私が彼に尊敬の念を持ったのもその時でした。何の問題もないのに皆が羨む
テレビ局の社員の立場を捨てるなんてもったいない話でしたが、彼はその立場に
イライラしていました。目に見えない何か「自分を縛っているようなもの」を
感じてフリーにならざるを得なくなったそうです。この話は当時も今回も
彼の口から出ました。


結果として辞めた当時にはまったく想像もしなかった政治家の人生を歩むことに
なりましたが、彼は今の仕事を大変楽しんでいるようです。彼がテレビキャスター
時代に訴え続けた「未病」という新しい医療概念が、国家戦略や海外にも採用
されるようになりました。
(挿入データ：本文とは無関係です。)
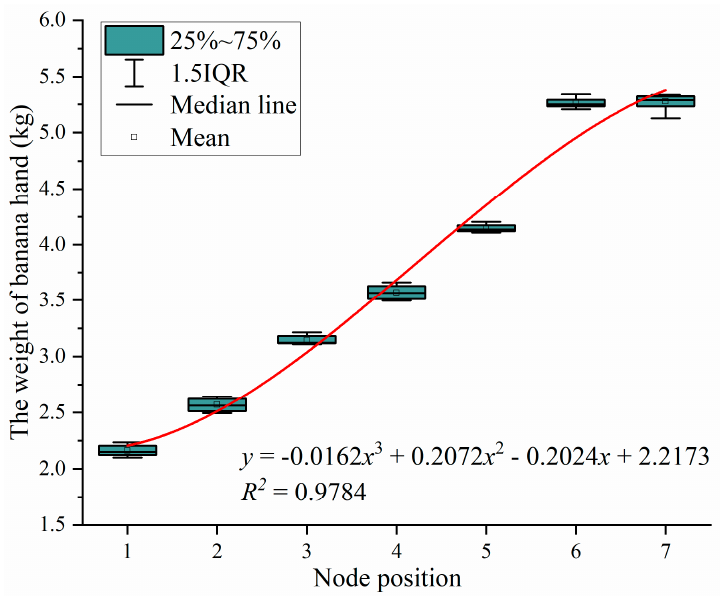
Figure 17. The relationship between the weight of banana hands and the node positions. Table 5. Table of regression coefficients of the weight of banana hands.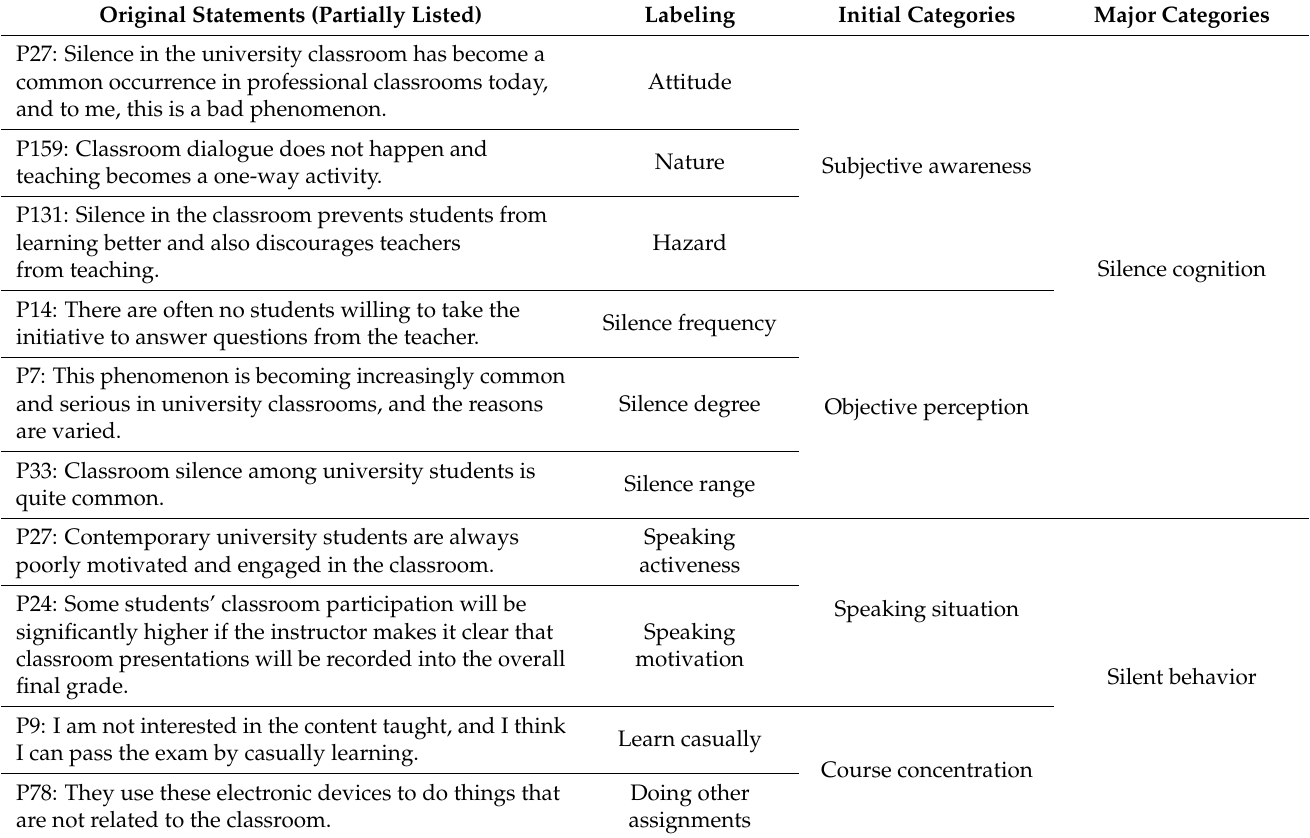
Table 3. Open coding table for professional course silence of Chinese university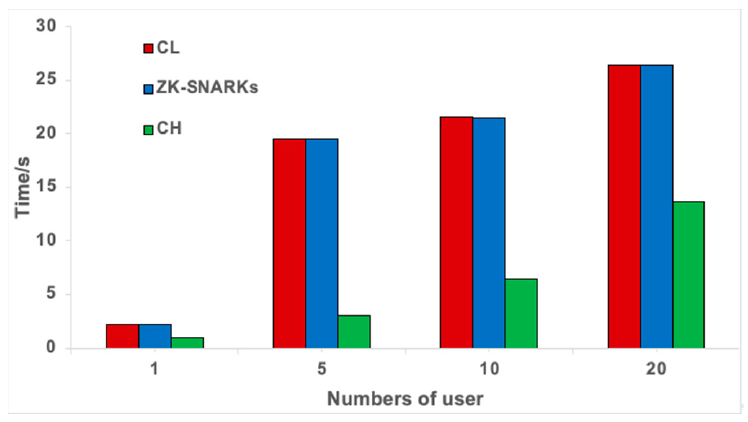
Figure 3. Comparison of signature verification time between CL, ZK-SNARKs, and CH.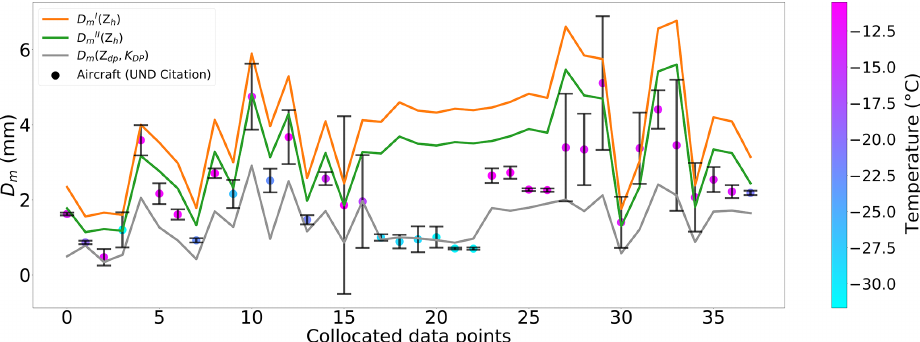
Figure 7. Collocated aircraft in situ data in chronological order (colored dots), the D m power laws (yellow and green), and the D m ( Z dp ,K DP ) retrieval (gray) of RSVP data (solid lines) for 10 flight missions. Vertical bars have the same meaning as in Fig.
人間の体の状態は絶対的な健康と絶対的な病気にある
のではなく殆どの時間においては、健康と病気の間の状態にあります。
この状態を「未病」と定義し、その状態に照準を当てたヘルスケアは
百歳人生につながる発想です。


正直、私は「未病」にあまり興味がありませんでしたが、「未病」に取り込む
熱意を持ち続け、とうとうそれを世の中に広めた彼の過去の十年間を見てきたので、
そのチャレンジ精神に頭が下がります。


もちろん、知事になってから名ばかりの特区を看破し、神奈川の特区で自動運転や
医療ロボットなどを実験し日本や世界に影響を与えてきました。地に足のついた
彼の実践をみて私はふと思いました。「もし、彼が今もテレビ局の社員を続けて
いたら、今の彼の活躍はあるだろうか。」


大手企業のサラリーマン、特にテレビ局のような保護された業界のサラリーマンは
自ら会社を辞めることはほとんどないのです。同じ業界内の人材流動がない上、
他の業界とは違うため通用しないと思うからです。その結果、日本のテレビ業界
にはテレビ局の実力者の意思を忖度する社員ばかりが増えています。
そんなトップの意思を忖度する古い社員が番組内容を決める上、別の古い社員が
解説員を務めるような番組は当然面白くないのです。それがテレビ離れの根本原因です。
まあ、私は地震や救助のニュースを除けば、もうテレビを見ませんが。


シャープがダメになったら、東芝もダメになります。ソニーが不振なら
パナソニックも不振です。大手が不振なら中小がチャンスだと思ったら、
日本の起業家の数は対人口比で世界でも最も少ない国の一つです。


全ての原因は人材の流動性にあるように思えてなりません。入って動かない人材は
時間と共にその活力と創造力が薄くなり、最後はただの「人在」になるのです。
女性の就職支援を国が応援するのであれば、サラリーマンがもっと他の会社や
業界に転職しやすいように国や自治体が支援してもよいと思うのです。


「樹移死、人移活」。樹木が移ると死ぬが、人は移ると活きてくる。
黒岩さんの活躍をみて中国の古い諺を思い出しました。